SOURCE:

[START]

Reminiscing about Maya

20.11.2020

Maurice Béjart once told her, that if they had met earlier, ballet of XX Century would be completely different (Plisetskaya would perform in Béjart’s ballet, famous Bolero by Ravel when she turned 50). Perhaps, what he meant was his baby, his famous company that carried its name for a very long time, Ballet of the 20th Century (currently, The Béjart Ballet Lausanne). It greatly influenced the growth of contemporary ballet. But maybe, he thought of a bigger picture. Nevertheless, among those, who admired Plisetskaya’s dance, who analyzed it, examined the nature of her art work and art alliance with Béjart that emerged in their matured years, there will be plenty of most loyal fans and credible professional ballet lovers who are confident that without Plisetskaya’s phenomena, ballet of the past century would be impossible to imagine. Violating canons, she claimed for new omens and contemporary style in classical ballet, and she always, since childhood and especially in her matured years, was striving to create auteur theatre, besides she had such a faithful associate, Rodion Shchedrin, her husband and music author of her ballets. Her other distinction was metaphorical sound and freedom as leading motif. Plisetskaya herself was saying that she never wanted to dance just for the sake of it, she needed a story. Over the years – more of a parable. However, any tale she consolidated to a highest level.

Plisetskaya would always treat her anniversaries evenings with a special rigour: programs would consist of the most spectacular fragments from her signature ballets, including exclusively staged numbers and ballets or Russian premiers of international opuses. The most prominent stars of the world ballets had always taken it as an honor to participate in her anniversary celebrations.

[END]

Stored data
[START]

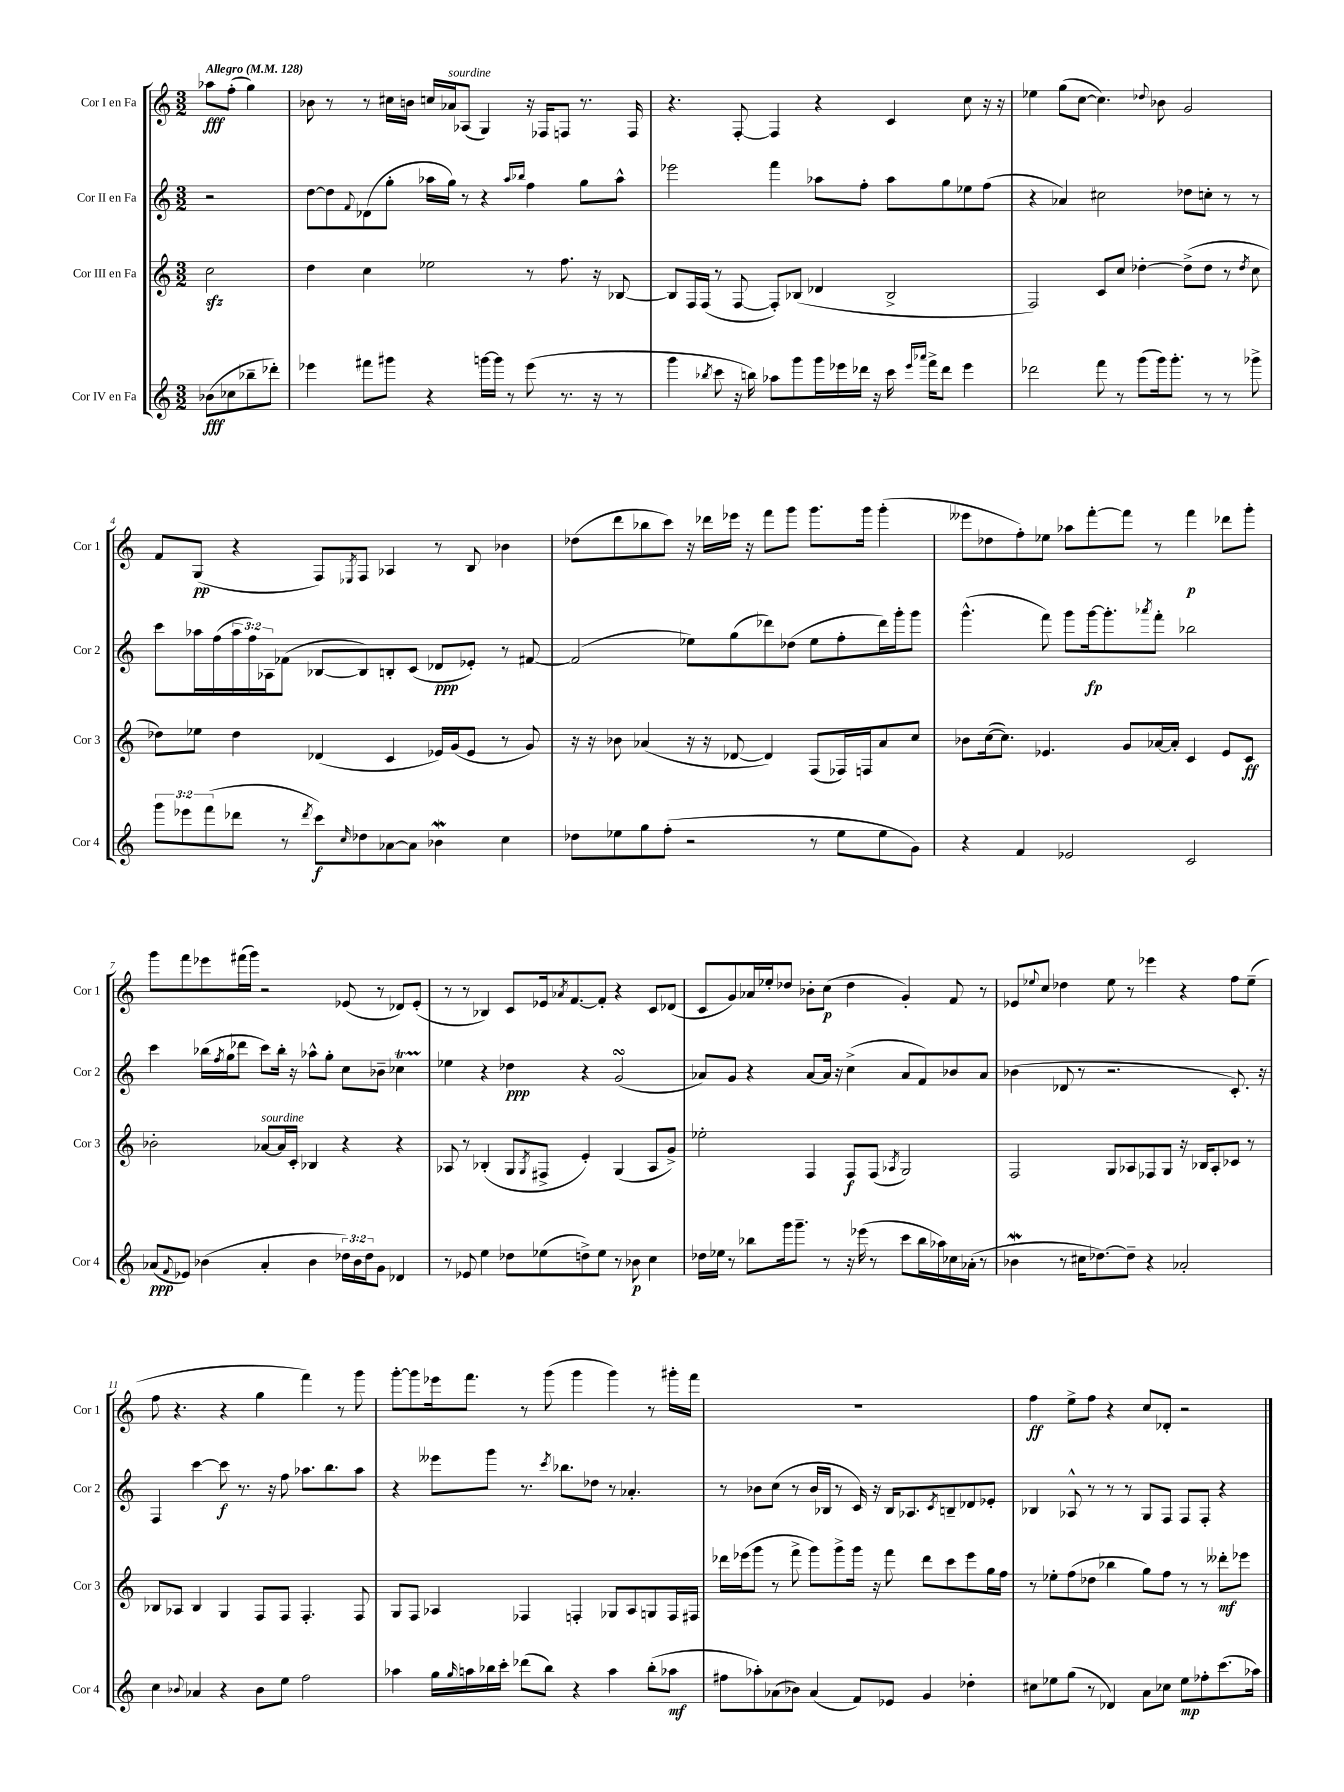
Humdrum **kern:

**kern	**kern	**kern	**kern
*staff4	*staff3	*staff2	*staff1
*clefG2	*clefG2	*clefG2	*clefG2
*k[]	*k[]	*k[]	*k[]
*M3/2	*M3/2	*M3/2	*M3/2
*MM128	*MM128	*MM128	*MM128
(8b-	2cc	2r	8aa-
8cc-	.	.	(8ff'
8bb-~	.	.	4gg)
8ddd-')	.	.	.
=	=	=	=
4eee-	4dd	[8dd	8b-
.	.	8dd]	8r
.	.	8qqf	.
8fff#	4cc	(8d-	8r
8ggg#	.	8gg'	16cc#
.	.	.	16b
4r	2ee-	16aa-	16cc
.	.	16gg)	16a-
.	.	8r	(8A-
[16ggg	.	4r	4G)
16ggg]	.	.	.
8r	.	.	.
.	.	16qqaa-	.
.	.	16qqbb-	.
(8eee-	8r	4ff	16r
.	.	.	16F-
8.r	8.ff	.	8F
.	.	8gg	8.r
16r	16r	.	.
8r	[8B-	8aa-^^	.
.	.	.	16F
=	=	=	=
4ggg	8B-]	2eee-	4.r
.	16F	.	.
.	(16F	.	.
8qbb-	.	.	.
8ccc	8r	.	.
16r	[8F	.	[8F'
16bb)	.	.	.
8aa-	8F'])	4fff	4F]
8ggg	(8B-	.	.
16ggg	4d-	8aa-	4r
16eee-	.	.	.
16ddd-	.	8ff'	.
16r	.	.	.
16ccc	2B-^	8aa-	4c
16qqeee-	.	.	.
16qqaaa-	.	.	.
16fff^	.	.	.
8ddd-	.	8gg	.
4eee-	.	8ee-	8cc
.	.	(8ff	16r
.	.	.	16r
=	=	=	=
2ddd-	2F)	4r	4ee-
.	.	4a-)	(8gg
.	.	.	[8cc
8fff	8c	2cc#	4.cc])
8r	8cc	.	.
(8ggg	[4dd-'	.	.
.	.	.	8qqdd-
16ggg)	.	.	8b-
8.ggg'	.	.	.
.	(8dd-^]	8dd-	2g
8r	8dd-	8cc'	.
8r	8r	8r	.
.	8qdd-	.	.
8ggg-^	8cc	8r	.
=	=	=	=
12ggg	8dd-)	8ccc	8f
12eee-	.	.	.
.	8ee-	16aa-	(8G
(12fff	.	.	.
.	.	(16ff	.
8ddd-	4dd-	24aa-	4r
.	.	24ff)	.
.	.	24A-	.
8r	.	(8f-	.
8qddd-	.	.	.
8ccc)	(4d-	[8B-	8F)
16qqcc	.	.	8qE-
8dd-	.	8B-])	8F
[8a-	4c	8B'	4A-
8a-]	.	(8c	.
4b-	16e-)	8d-	8r
.	(16g	.	.
.	8e-	8e-')	8B
4cc	8r	8r	4b-
.	8g)	[8f#	.
=	=	=	=
8dd-	16r	(2f#]	(8dd-
.	16r	.	.
8ee-	8b-	.	8ddd
8gg	(4a-	.	8bb-
(8ff'	.	.	8ccc)
2r	16r	8ee-)	16r
.	16r	.	16ddd-
.	[8d-	(8gg	16eee-
.	.	.	16r
.	4d-])	8ddd-)	8fff
.	.	(8dd-	8ggg
8r	(8F	8ee-	8.ggg
8ee-	16F-)	8ff'	.
.	16F	.	16ggg
8ee-	8a-	16ddd-)	(4ggg'
.	.	16ggg'	.
8g)	8cc	8ggg	.
=	=	=	=
4r	8b-	(4.ggg^^	8eee--
.	([16cc	.	8dd-
.	8.cc])	.	.
4f	.	.	8ff')
.	4.e-	8fff)	8ee-
2e-	.	8ggg	8aa-
.	.	[16ggg	[8fff'
.	.	8.ggg']	.
.	8g	.	8fff]
.	.	8qaaa-	.
.	[16a-	8fff'	8r
.	16a-']	.	.
2c	4c	2bb-	4fff
.	8e-	.	8ddd-
.	8c	.	8ggg'
=	=	=	=
(8a-	2b-'	4ccc	8ggg
8qqf	.	.	.
8e-)	.	.	8fff
(4b-	.	(16bb-	8eee-
.	.	8qff	.
.	.	16gg	.
.	.	8ddd-	(16fff#
.	.	.	16ggg)
4a-'	[8a-	8ccc)	2r
.	16a-]	16bb-'	.
.	16c'	16r	.
4b-	4B-	8aa-^^	.
.	.	8gg'	.
24dd-)	4r	8cc	(8e-
24b-	.	.	.
24dd-	.	.	.
8g	.	8b-~	8r
4d-	4r	4cc-	8d-)
.	.	.	(8e-'
=	=	=	=
8r	8A-	4ee-	8r
8e-	8r	.	8r
4ee	(4B-'	4r	4B-)
8dd-	8G	4dd-	8c
.	8qG	.	.
(8ee-	8F#^	.	16e-
.	.	.	8qa-
.	.	.	[8.f
8dd^)	4e')	4r	.
8ee-	.	.	8f']
8r	(4G	(2g	4r
8b-	.	.	.
4cc	8A-	.	8c
.	8g^)	.	(8d-
=	=	=	=
16dd-	2ee-'	8a-)	8c
16ee-	.	.	.
8r	.	8g	8g)
8bb-	.	4r	16a-
.	.	.	16ee-'
16ggg	.	.	8dd-
8.ggg~	.	.	.
.	4F	[8a-	8b-'
8r	.	16a-]	(8cc
.	.	16r	.
16r	8F	(4cc^	4dd-
(16eee-	.	.	.
8r	(8F	.	.
.	8qA-	.	.
8ccc	2G)	8a-	4g')
16bb-	.	8f)	.
16aa-)	.	.	.
16cc-	.	8b-	8f
(16a-'	.	.	.
8r	.	8a-	8r
=	=	=	=
4b-	2F	(4b-	8e-
.	.	.	8qqee-
.	.	.	8cc
8r	.	8d-	4dd-
16cc#	.	8r	.
[8.dd-)	.	.	.
.	8G	2.r	8ee-
8dd-~]	8A-	.	8r
4r	8F-	.	4eee-
.	8G	.	.
2a-'	16r	.	4r
.	16B-	.	.
.	8A-'	.	.
.	8c-	8.c')	8ff
.	8r	.	(8ee-~
.	.	16r	.
=	=	=	=
4cc	8B-	4F	8ff
.	8A-	.	4.r
8qqb-	.	.	.
4a-	4B-	[4ccc	.
4r	4G	8ccc]	4r
.	.	8.r	.
8b-	8F	.	4gg
.	.	16r	.
8ee	8F	8ff	.
2ff	4.F'	8.aa-	4fff)
.	.	8.bb	.
.	.	.	8r
.	8F	8aa-	8ggg
=	=	=	=
4aa-	8G	4r	[8ggg'
.	8F	.	8ggg]
16gg	4A-	8eee--	16eee-
16qqgg	.	.	.
16aa	.	.	8.fff
16bb-	.	8ggg	.
16ccc'	.	.	.
(8ddd-	4F-	8.r	8r
8bb-)	.	.	(8ggg
.	.	8qccc	.
.	.	8.bb-	.
4r	4F'	.	4ggg
.	.	8dd-	.
4aa	8G-	8r	4ggg)
.	8A-	4.a-'	.
(8bb-'	8G	.	8r
8aa-	16F	.	16ggg#'
.	16F#	.	16fff
=	=	=	=
8ff#	16ddd-	8r	1.r
.	(16eee-	.	.
8aa-')	8ggg	8b-	.
(8a-	8r	(8cc	.
8b-)	8fff^	8r	.
(4a-	8ggg)	16b-	.
.	.	16B-	.
.	8ggg^	8r	.
8f)	16ggg	16c)	.
.	16r	16r	.
8e-	8fff	16B-	.
.	.	8.A-	.
4g	8ddd-	.	.
.	.	8qc	.
.	8ccc	8B~	.
4dd-'	8eee-	8d-	.
.	16gg	8e-'	.
.	16ff	.	.
=	=	=	=
8cc#	8r	4B-	4ff
8ee-	8ee-'	.	.
(8gg	(8ff	8A-^^	8ee^
8r	8dd-	8r	8ff
4d-)	4bb-	8r	4r
.	.	8r	.
8a	8gg)	8G	8cc
8cc-	8ff	8F	8d-'
8ee-	8r	8F	2r
8ff-'	8r	8F'	.
(8.ccc	8ddd--'	4r	.
.	8eee-	.	.
16aa-)	.	.	.
==	==	==	==
*-	*-	*-	*-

[END]

WORK TO BE COMPLETED:
Could you turn the paragraph of the text about Plisetskaya that begins "Plisetskaya would always treat" into a short list that keeps its main facts?

COMPLETED EXERCISE:
- Plisetskaya treated her anniversary evenings with special rigor.
- The programs were made up of the most spectacular fragments from her signature ballets.
- They also included exclusively staged numbers and ballets, or Russian premieres of international works.
- The most prominent stars of world ballet always considered it an honor to take part in these celebrations.